Start of Document segment

Concurrent Design Course Notes

CUDA hardware overview

CPU
- ALU has strong computing power
- Large capacity Cache
- Complex control logic
GPU
- Cache capacity is small
- Simple control logic
- ALU is energy efficient
- Hidden latency through a large number of threads
The CPU has made a lot of optimizations for the efficient execution of serial programs
GPU is designed for parallel execution of large amounts of data
Nvidia's graphics processor product types
- GeForce, consumer-oriented graphics processing products
- Quadro, workstation graphics processing product
- Tegra, a chip family for mobile devices
- Tesla, mainly used for server high-performance computing

CUDA program structure

Get GPU hardware information

Get the number of GPU cards available

cudaError_t cudaGetDeviceCount(int *n)

Set/get the current GPU card information

cudaError_t cudaGetDevice(int *d)
cudaError_t cudaSetDevice(int d)

View the characteristics of the GPU card (computing power, memory, etc.)

End of Document segment
Start of Records provided

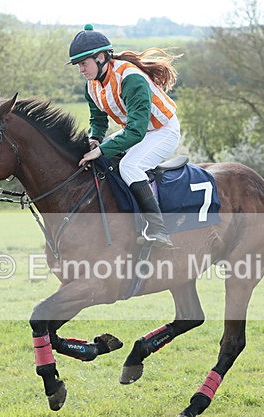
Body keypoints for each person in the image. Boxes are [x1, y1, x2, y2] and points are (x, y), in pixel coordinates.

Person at [69, 24, 181, 249]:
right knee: (100, 160)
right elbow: (98, 121)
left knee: (130, 166)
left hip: (162, 131)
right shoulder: (91, 86)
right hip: (137, 130)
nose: (81, 69)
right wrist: (96, 139)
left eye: (83, 63)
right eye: (78, 65)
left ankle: (159, 229)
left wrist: (101, 150)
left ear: (100, 57)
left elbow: (136, 132)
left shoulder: (131, 78)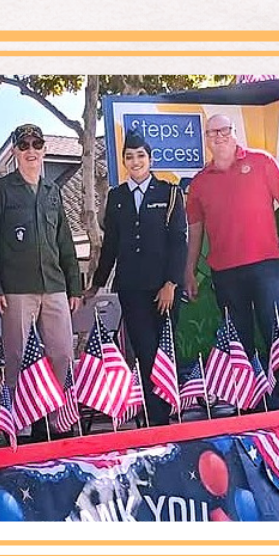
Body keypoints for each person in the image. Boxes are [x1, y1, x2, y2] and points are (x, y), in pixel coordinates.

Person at [185, 114, 279, 395]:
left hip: (266, 266)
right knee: (237, 341)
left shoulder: (262, 161)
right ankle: (250, 400)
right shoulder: (199, 183)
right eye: (212, 132)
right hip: (225, 273)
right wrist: (188, 270)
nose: (218, 136)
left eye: (224, 130)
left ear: (234, 132)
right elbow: (196, 231)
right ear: (206, 138)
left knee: (277, 332)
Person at [0, 124, 82, 419]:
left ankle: (56, 420)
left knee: (62, 353)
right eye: (24, 146)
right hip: (16, 288)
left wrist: (74, 286)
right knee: (16, 356)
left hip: (54, 285)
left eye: (37, 144)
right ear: (14, 152)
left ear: (44, 149)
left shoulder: (53, 192)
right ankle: (19, 424)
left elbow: (65, 242)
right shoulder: (1, 190)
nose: (31, 151)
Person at [86, 131, 188, 425]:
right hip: (132, 288)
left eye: (141, 155)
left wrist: (171, 282)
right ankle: (156, 421)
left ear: (150, 158)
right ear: (123, 161)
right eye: (129, 156)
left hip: (164, 288)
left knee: (165, 352)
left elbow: (178, 241)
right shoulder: (116, 197)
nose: (135, 161)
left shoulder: (169, 193)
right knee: (145, 351)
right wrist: (96, 283)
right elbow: (111, 246)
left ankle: (168, 414)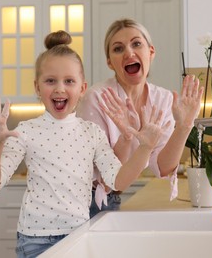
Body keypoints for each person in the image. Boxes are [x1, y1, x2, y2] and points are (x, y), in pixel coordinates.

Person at [0, 30, 169, 258]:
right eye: (50, 81)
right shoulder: (25, 131)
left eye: (69, 81)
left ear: (82, 89)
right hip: (35, 241)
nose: (59, 88)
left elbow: (117, 180)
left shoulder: (92, 133)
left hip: (79, 235)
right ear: (37, 87)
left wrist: (144, 148)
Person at [76, 18, 203, 218]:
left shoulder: (163, 100)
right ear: (110, 61)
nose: (128, 52)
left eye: (136, 44)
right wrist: (128, 137)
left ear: (150, 52)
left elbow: (162, 167)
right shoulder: (97, 98)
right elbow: (110, 178)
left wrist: (184, 126)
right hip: (84, 199)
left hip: (112, 196)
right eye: (118, 49)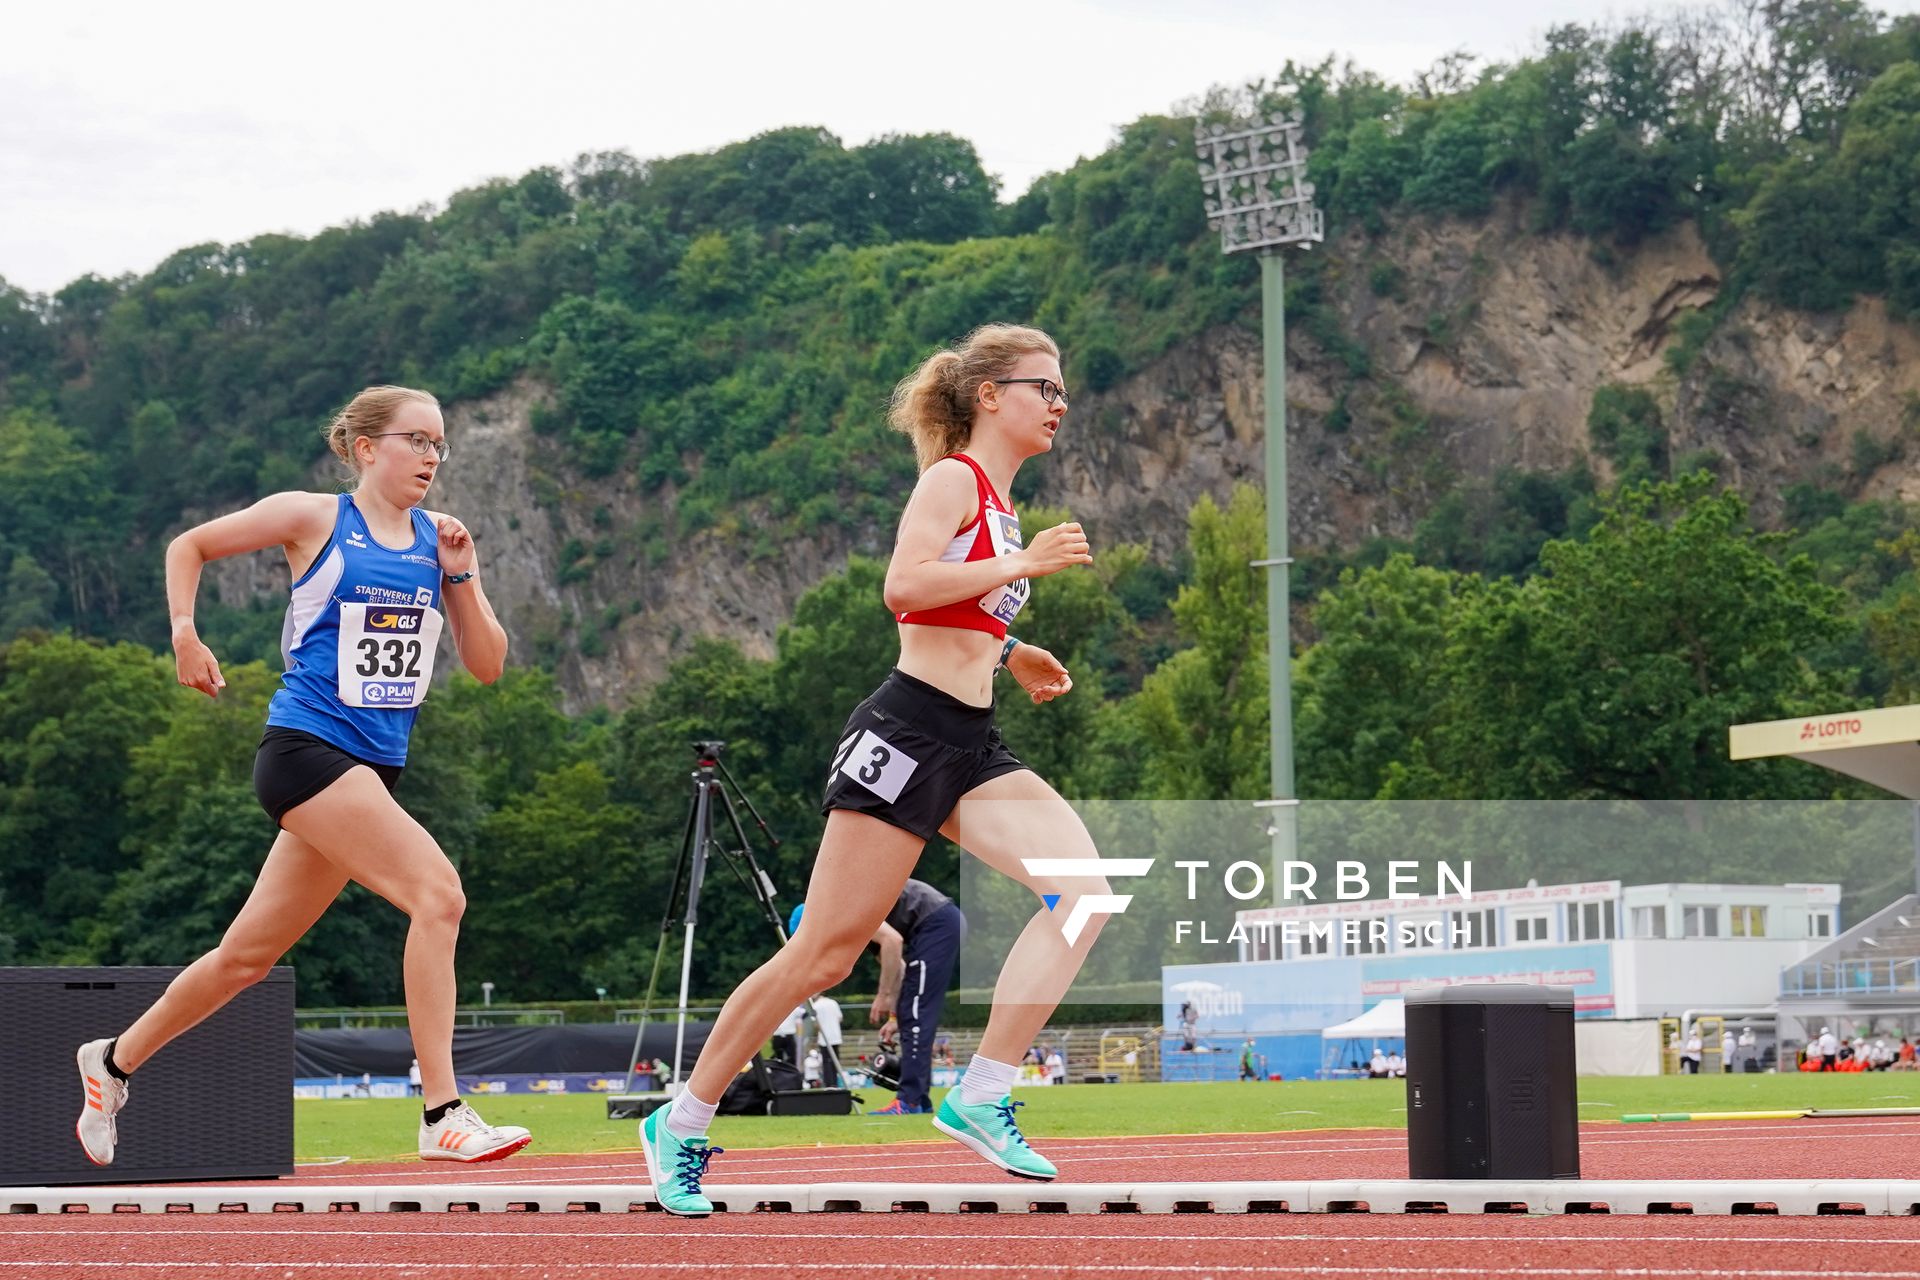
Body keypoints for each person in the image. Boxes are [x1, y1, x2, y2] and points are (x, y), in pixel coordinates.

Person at [637, 324, 1103, 1217]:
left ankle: (982, 1091)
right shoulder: (952, 481)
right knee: (822, 955)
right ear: (989, 396)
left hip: (971, 739)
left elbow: (954, 613)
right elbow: (904, 588)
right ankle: (682, 1121)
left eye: (1061, 391)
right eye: (1043, 388)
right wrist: (1025, 564)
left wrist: (1012, 648)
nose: (1058, 404)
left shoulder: (1001, 505)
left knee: (1082, 890)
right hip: (906, 733)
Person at [73, 385, 530, 1168]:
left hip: (368, 774)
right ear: (366, 448)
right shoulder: (314, 518)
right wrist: (185, 633)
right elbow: (189, 546)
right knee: (439, 894)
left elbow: (487, 667)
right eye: (416, 441)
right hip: (307, 751)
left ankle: (111, 1061)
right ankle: (442, 1112)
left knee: (244, 960)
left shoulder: (439, 542)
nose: (431, 458)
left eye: (438, 446)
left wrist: (463, 575)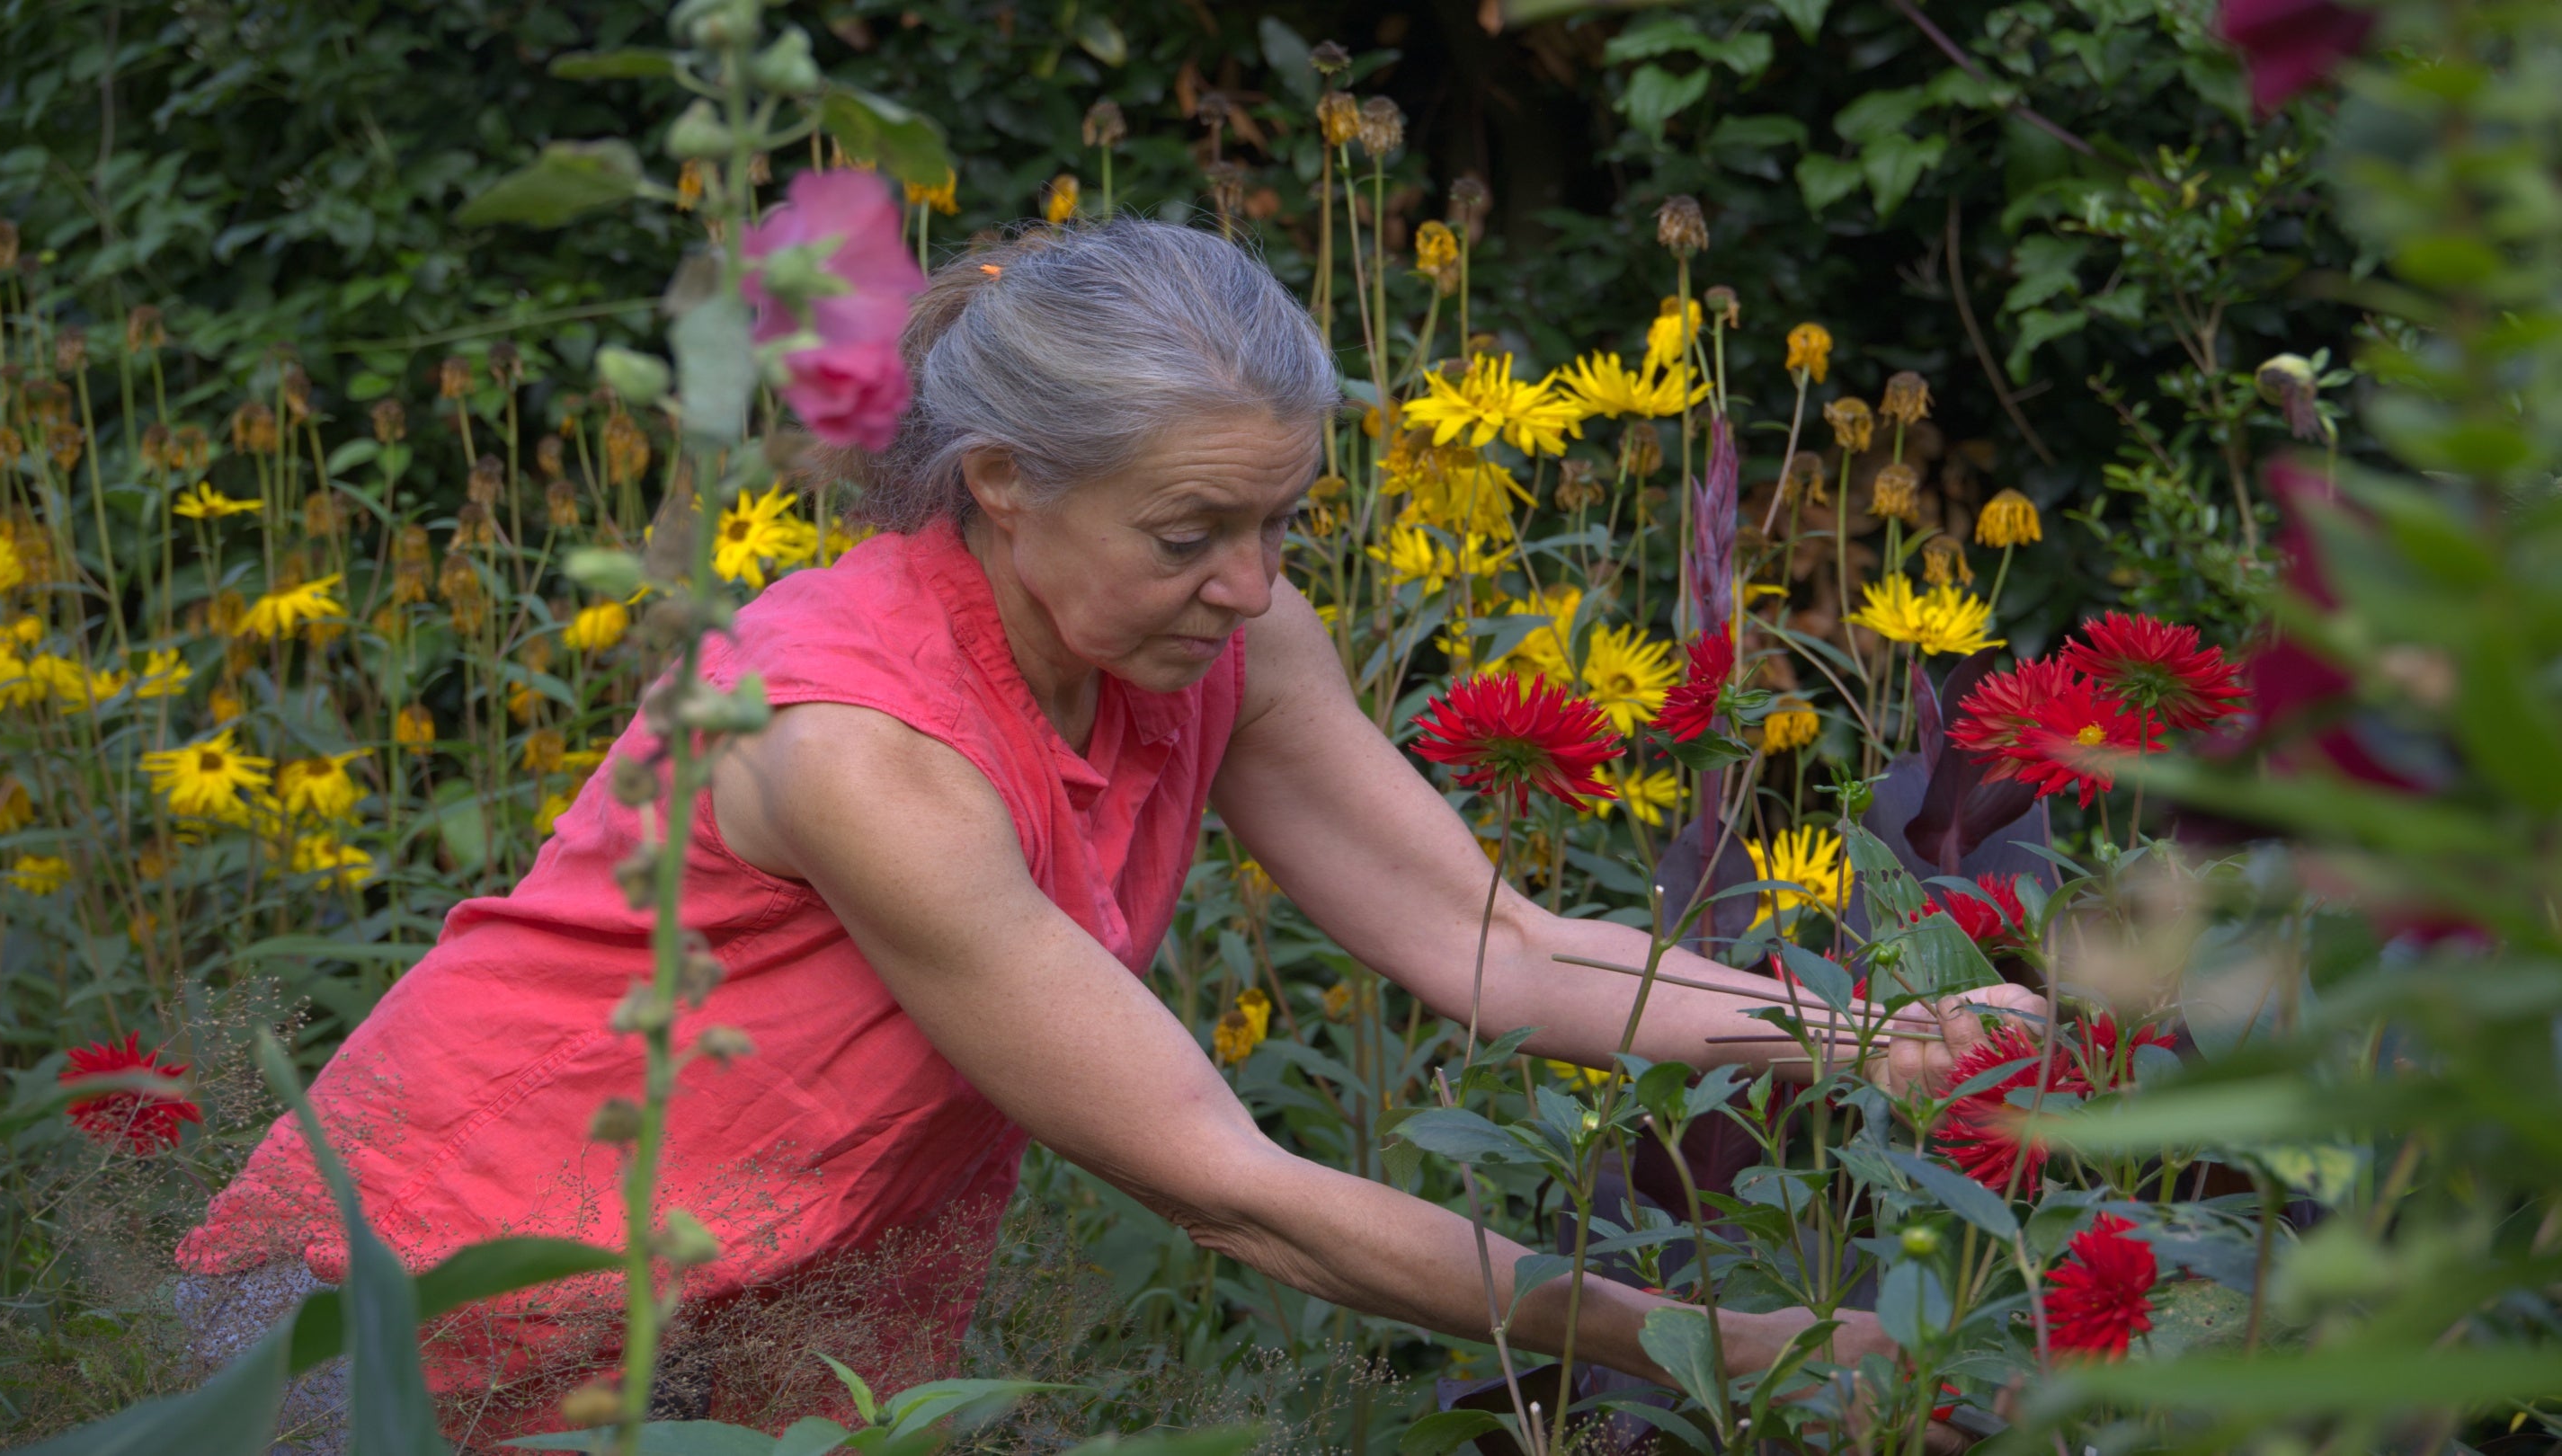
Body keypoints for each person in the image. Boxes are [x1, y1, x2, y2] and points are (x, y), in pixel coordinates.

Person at [175, 218, 2041, 1440]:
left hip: (753, 1339)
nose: (1250, 586)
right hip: (419, 1315)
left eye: (1282, 525)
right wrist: (1720, 1351)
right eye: (1189, 534)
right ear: (1000, 484)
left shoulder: (1215, 633)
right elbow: (1228, 1192)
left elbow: (1498, 947)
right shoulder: (856, 742)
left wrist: (1884, 1041)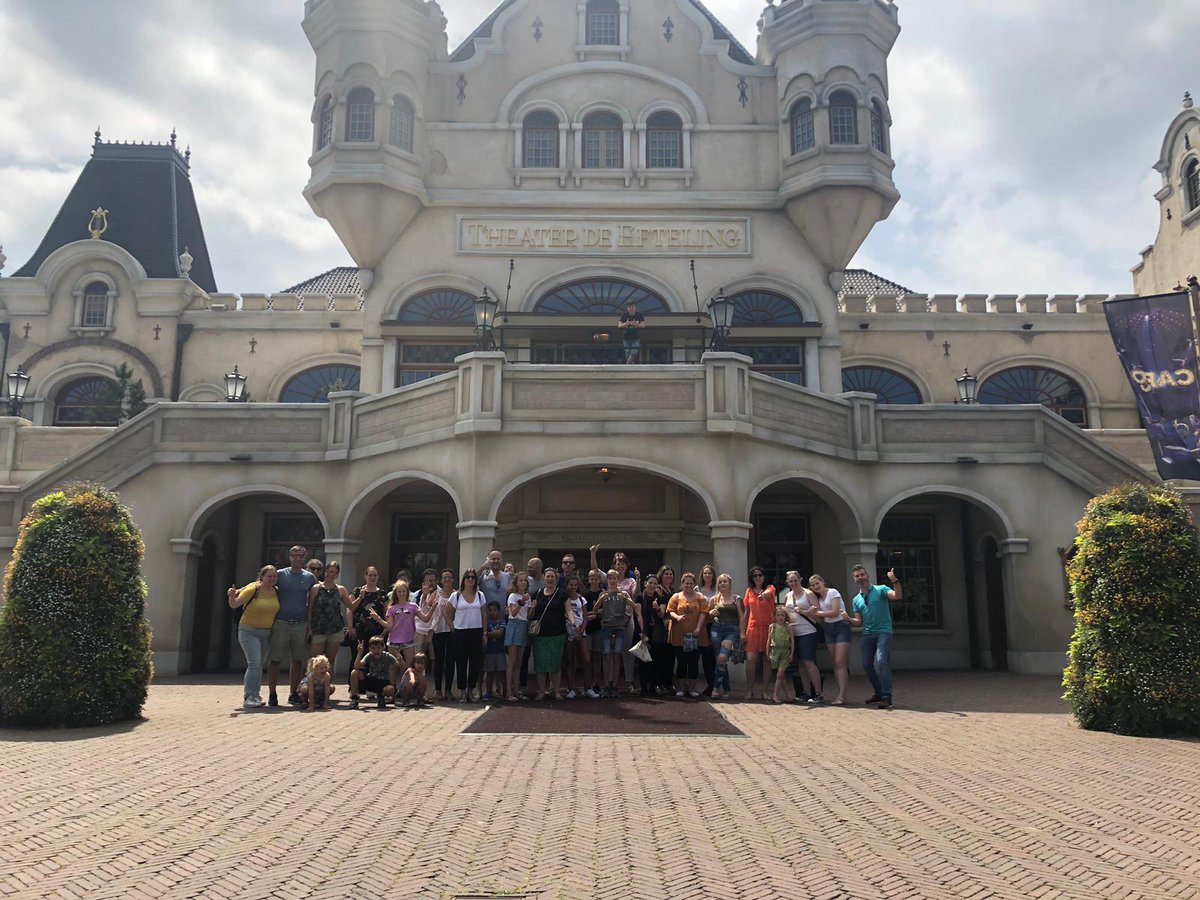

End of Records provided

#### [Problem requirements]
In two sentences, summarize the CUDA course notes above.

#### [Result]
The notes contrast the CPU, which has powerful ALUs, a large cache and complex control logic and is optimized for running serial programs, with the GPU, which has a small cache and simple control logic, hides latency through many threads and is designed for parallel execution on large amounts of data. They list Nvidia's GeForce, Quadro, Tegra and Tesla product types and give the CUDA functions for getting the number of available GPU cards and for setting or getting the current card.